[Which of the] following words was not derived from Latin: legal, eagle, beagle, regal.
If you answered beagle — which is correct — you would have been right at home at the state convention of the Kentucky Junior Classical League in Lexington this weekend.
The event brought together about 260 teenagers, representing 10 high schools scattered across Kentucky, who spent the better part of three days learning about and celebrating the wonders and mysteries of antiquity and classical studies.

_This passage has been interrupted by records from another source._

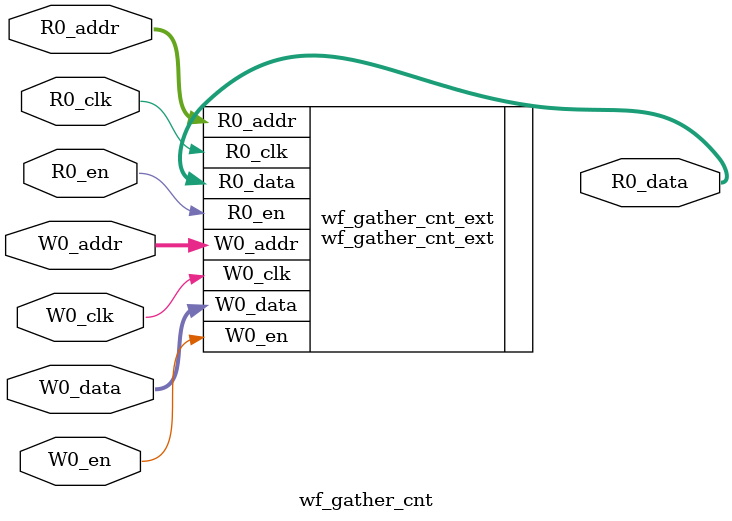
<source format=sv>
`ifndef RANDOMIZE
  `ifdef RANDOMIZE_MEM_INIT
    `define RANDOMIZE
  `endif // RANDOMIZE_MEM_INIT
`endif // not def RANDOMIZE
`ifndef RANDOMIZE
  `ifdef RANDOMIZE_REG_INIT
    `define RANDOMIZE
  `endif // RANDOMIZE_REG_INIT
`endif // not def RANDOMIZE

`ifndef RANDOM
  `define RANDOM $random
`endif // not def RANDOM

// Users can define INIT_RANDOM as general code that gets injected into the
// initializer block for modules with registers.
`ifndef INIT_RANDOM
  `define INIT_RANDOM
`endif // not def INIT_RANDOM

// If using random initialization, you can also define RANDOMIZE_DELAY to
// customize the delay used, otherwise 0.002 is used.
`ifndef RANDOMIZE_DELAY
  `define RANDOMIZE_DELAY 0.002
`endif // not def RANDOMIZE_DELAY

// Define INIT_RANDOM_PROLOG_ for use in our modules below.
`ifndef INIT_RANDOM_PROLOG_
  `ifdef RANDOMIZE
    `ifdef VERILATOR
      `define INIT_RANDOM_PROLOG_ `INIT_RANDOM
    `else  // VERILATOR
      `define INIT_RANDOM_PROLOG_ `INIT_RANDOM #`RANDOMIZE_DELAY begin end
    `endif // VERILATOR
  `else  // RANDOMIZE
    `define INIT_RANDOM_PROLOG_
  `endif // RANDOMIZE
`endif // not def INIT_RANDOM_PROLOG_

// Include register initializers in init blocks unless synthesis is set
`ifndef SYNTHESIS
  `ifndef ENABLE_INITIAL_REG_
    `define ENABLE_INITIAL_REG_
  `endif // not def ENABLE_INITIAL_REG_
`endif // not def SYNTHESIS

// Include rmemory initializers in init blocks unless synthesis is set
`ifndef SYNTHESIS
  `ifndef ENABLE_INITIAL_MEM_
    `define ENABLE_INITIAL_MEM_
  `endif // not def ENABLE_INITIAL_MEM_
`endif // not def SYNTHESIS

// Standard header to adapt well known macros for prints and assertions.

// Users can define 'PRINTF_COND' to add an extra gate to prints.
`ifndef PRINTF_COND_
  `ifdef PRINTF_COND
    `define PRINTF_COND_ (`PRINTF_COND)
  `else  // PRINTF_COND
    `define PRINTF_COND_ 1
  `endif // PRINTF_COND
`endif // not def PRINTF_COND_

// Users can define 'ASSERT_VERBOSE_COND' to add an extra gate to assert error printing.
`ifndef ASSERT_VERBOSE_COND_
  `ifdef ASSERT_VERBOSE_COND
    `define ASSERT_VERBOSE_COND_ (`ASSERT_VERBOSE_COND)
  `else  // ASSERT_VERBOSE_COND
    `define ASSERT_VERBOSE_COND_ 1
  `endif // ASSERT_VERBOSE_COND
`endif // not def ASSERT_VERBOSE_COND_

// Users can define 'STOP_COND' to add an extra gate to stop conditions.
`ifndef STOP_COND_
  `ifdef STOP_COND
    `define STOP_COND_ (`STOP_COND)
  `else  // STOP_COND
    `define STOP_COND_ 1
  `endif // STOP_COND
`endif // not def STOP_COND_

module wf_gather_cnt(	// ventus/src/cta/cu_interface.scala:165:34
  input  [2:0] R0_addr,
  input        R0_en,
               R0_clk,
  output [3:0] R0_data,
  input  [2:0] W0_addr,
  input        W0_en,
               W0_clk,
  input  [3:0] W0_data
);

  wf_gather_cnt_ext wf_gather_cnt_ext (	// ventus/src/cta/cu_interface.scala:165:34
    .R0_addr (R0_addr),
    .R0_en   (R0_en),
    .R0_clk  (R0_clk),
    .R0_data (R0_data),
    .W0_addr (W0_addr),
    .W0_en   (W0_en),
    .W0_clk  (W0_clk),
    .W0_data (W0_data)
  );
endmodule


</source>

The convention, at the Griffin Gate Marriott Resort & Spa, was the only place in town where you could dress up for a real Roman banquet; learn to make Roman wax tablets; put yourself up for sale at a Roman slave auction; or try your Latin skills at a quick-recall competition called "Certamen." (The beagle question came from the competition.)
You could even hear Robert Rabel, professor and director of the University of Kentucky's Gaines Center for the Humanities, compare Homer's Iliad, written around the 7th century B.C., with The Unforgiven, Clint Eastwood's 1992 western.
Indeed, Rabel thinks The Unforgiven really is the Iliad set in the Old West, and that Eastwood's character, Will Munny, is cut from the same rough cloth as Achilles, the central figure in Homer's epic.
All of that seems to fit in nicely with the motto for this year's Junior Classical League convention: "Fortuna noblis vi animi tantum frenabitur." Or, in other words: "The level of our success is limited only by our imagination."
By now, you should be getting the idea that there's nothing dull or uninteresting about the ancient world or the study of antiquities.
Which is what the Kentucky Junior Classical League is all about. It's part of a national organization for junior high and high school students that encourages appreciation for the language, literature and culture of ancient Greece and Rome.
Bari Clements, one of several high school Latin teachers who helped put on the conference, reflects the enthusiasm of the organization. She has taught English and humanities, but always comes back to Latin, which she now teaches at Madison Central High School in Richmond.
"I just love the language and culture," she said.
Maddie Kusch-Kavanagh, the outgoing student president of the Kentucky Junior Classical League, is one teenager who thinks ancient civilization is anything but dull.
Maddie is a senior at Covington Latin School, though only 15 years old (she skipped two grades), and she has studied Latin for four years.
"Latin is work, but it really pays off," she said. "Latin will always be useful; 65 percent of the words in the English language are derived from Latin. It helped me so much on the SAT, and the skills you learn in Latin will stay with you forever."